Looking at the smoking debris I couldn't get a thought out of my mind — how this was America's Babri Masjid moment. I had seen the debris of the Babri Masjid after it was demolished, walking through those barriers of steel surrounded by suspicious armed guards, and this was strangely reminiscent of that. My friend Paul turned white when a man came up to me at the ruins one night and yelled at me to go back to where I came from. Just as the mosque demolition changed India forever, 9/11 changed America. It also made me think of the passions which can be aroused by a building … a creation of an architect. Both structures had become the focus of attacks by extremist political outfits using religious rhetoric for their justification. The New York attacks were led by outsiders, unlike the Ayodhya one.
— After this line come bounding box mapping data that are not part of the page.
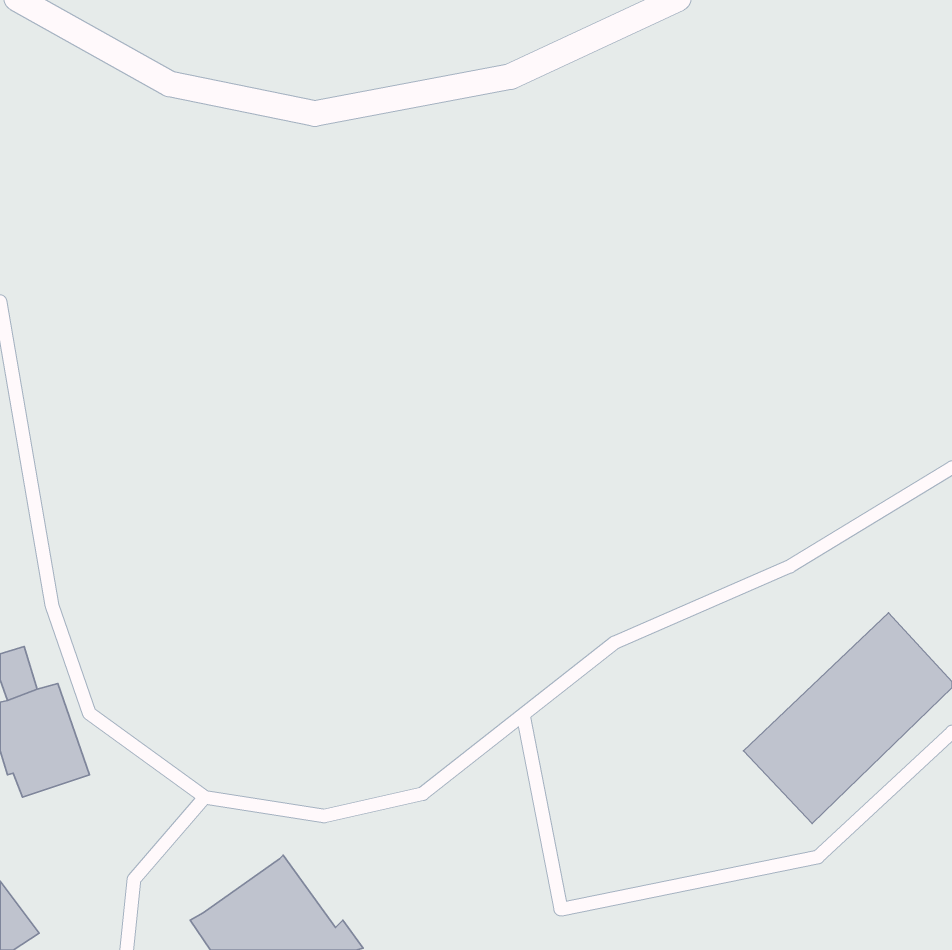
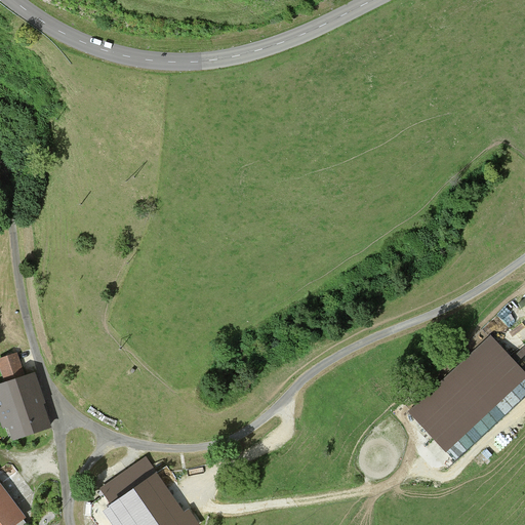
building: none -> [103,459,154,502]

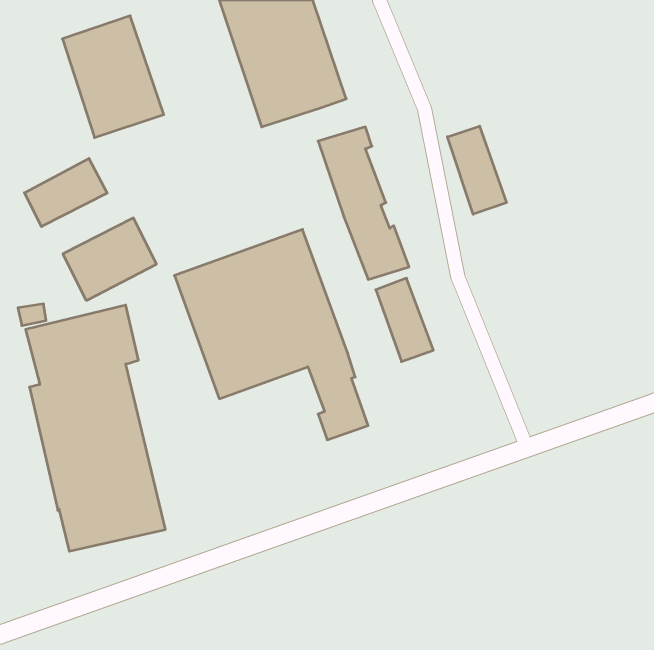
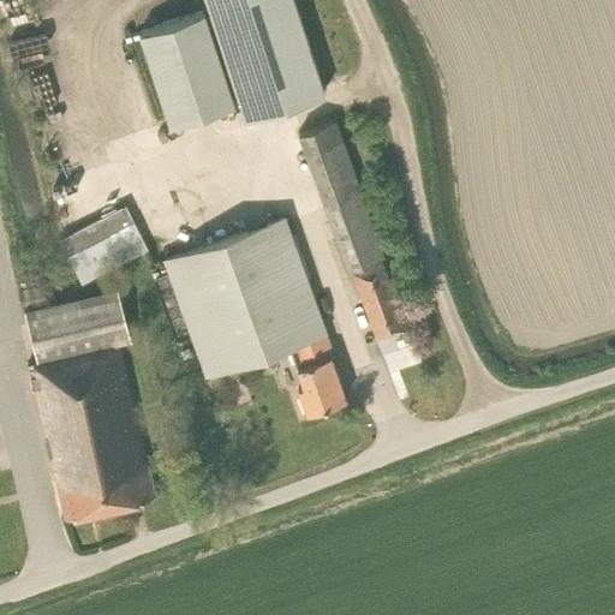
building: [62,16,164,138] -> [141,16,235,130]
building: [447,126,506,214] -> none
building: [24,158,107,227] -> none

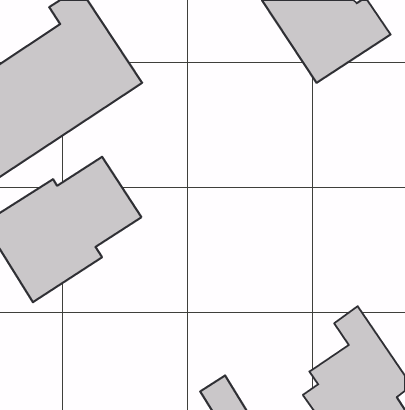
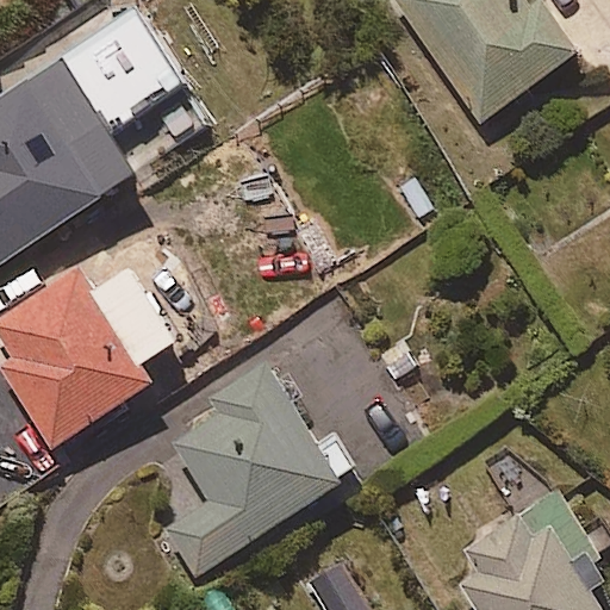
building: none -> [148,362,356,579]

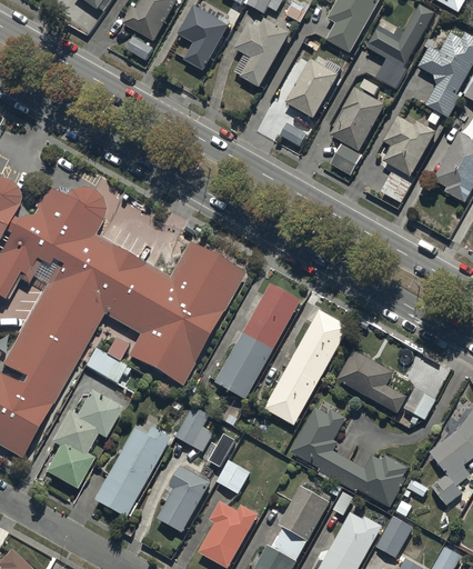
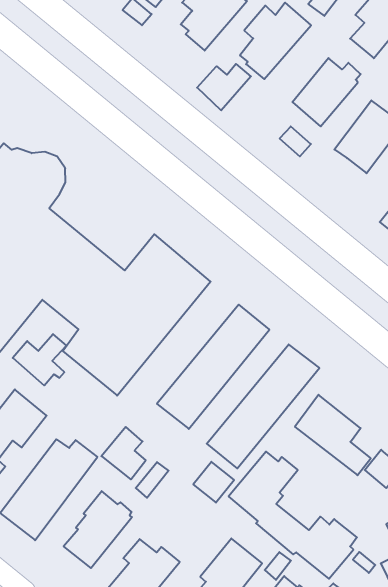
building: none -> [197,64,251,110]
building: [330,142,362,174] -> none
building: [215,459,250,493] -> [193,462,234,503]

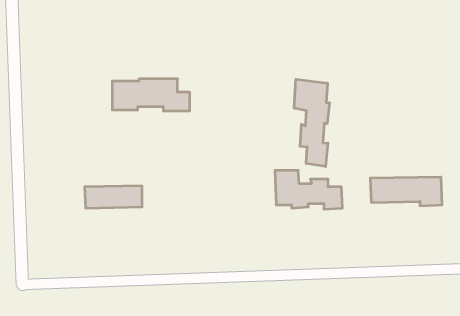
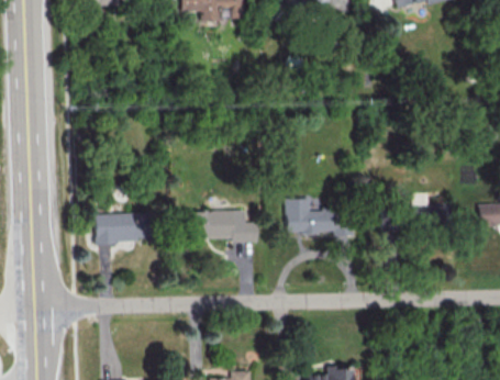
building: [112,79,190,111] -> [185,212,262,244]
building: [294,79,329,167] -> none

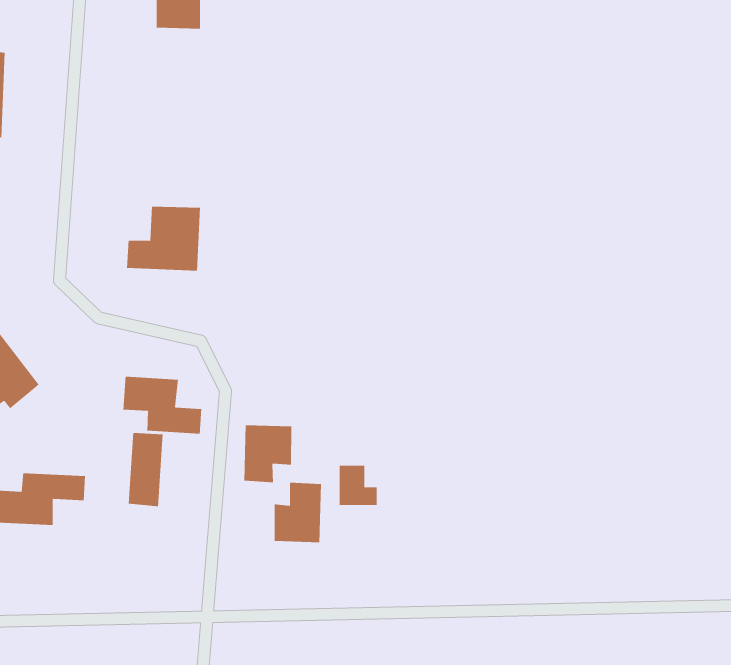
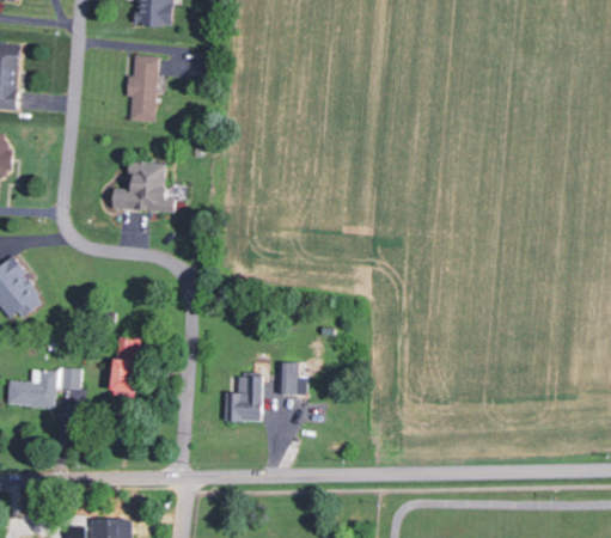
building: none -> [127,56,157,122]
building: [123,376,202,435] -> none
building: [244,425,292,483] -> none

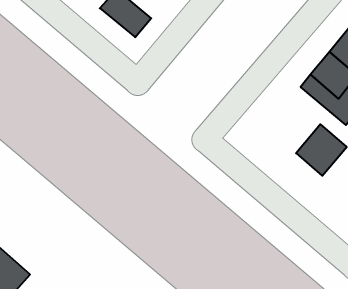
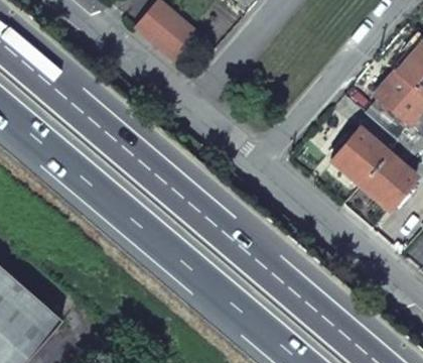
building: none -> [330,128,386,185]

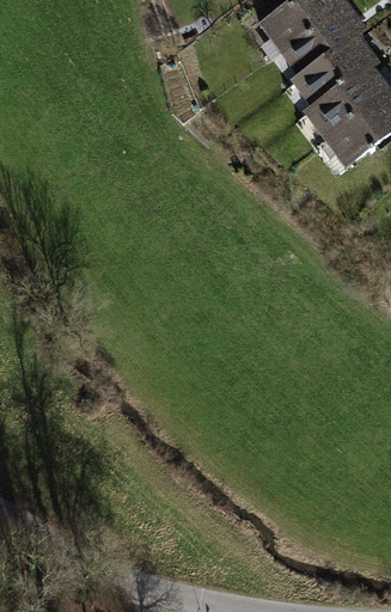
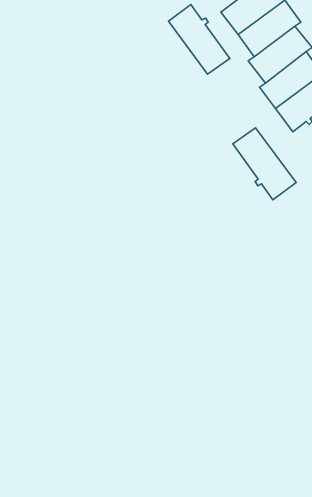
building: none -> [168,5,230,74]
building: none -> [233,128,296,200]

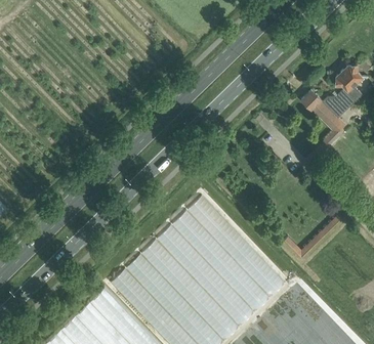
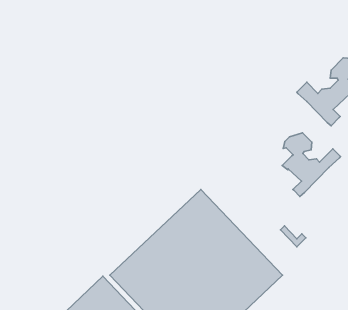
building: none -> [282,133,341,196]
Both buildings had motivated symbolism projected onto them, quite unintended by their designers. Even after the passage of years, that rhetoric of hate and fear focused around these sites has not diminished there or here.

The historic fish market was finally moved for good in 2005, a victim of the changes to lower Manhattan brought on by 9/11. The neighbourhood had been a hotbed of artist lofts (many famous) since the 1950s. The market move led to the loss of my loft. The historic building had been bought just a month after 9/11 by the canny son of a New York architect who sensed a great investment opportunity. During the legal procedures as he tried to evict existing tenants, he called the police on a false complaint against me. When the cops entered my loft without a warrant and body-searched me I knew what it felt like to have a Muslim name in America after 9/11.

Seeing the slow rebuilding on the site, I have mixed feelings. The attacks unleashed two wars in Afghanistan and Iraq, killing scores of people. They made the Muslim community a hated one and led to America turning inwards. I am happily back in Delhi, only apprehensive of another Babri Masjid here. Big events like these impact little lives like ours.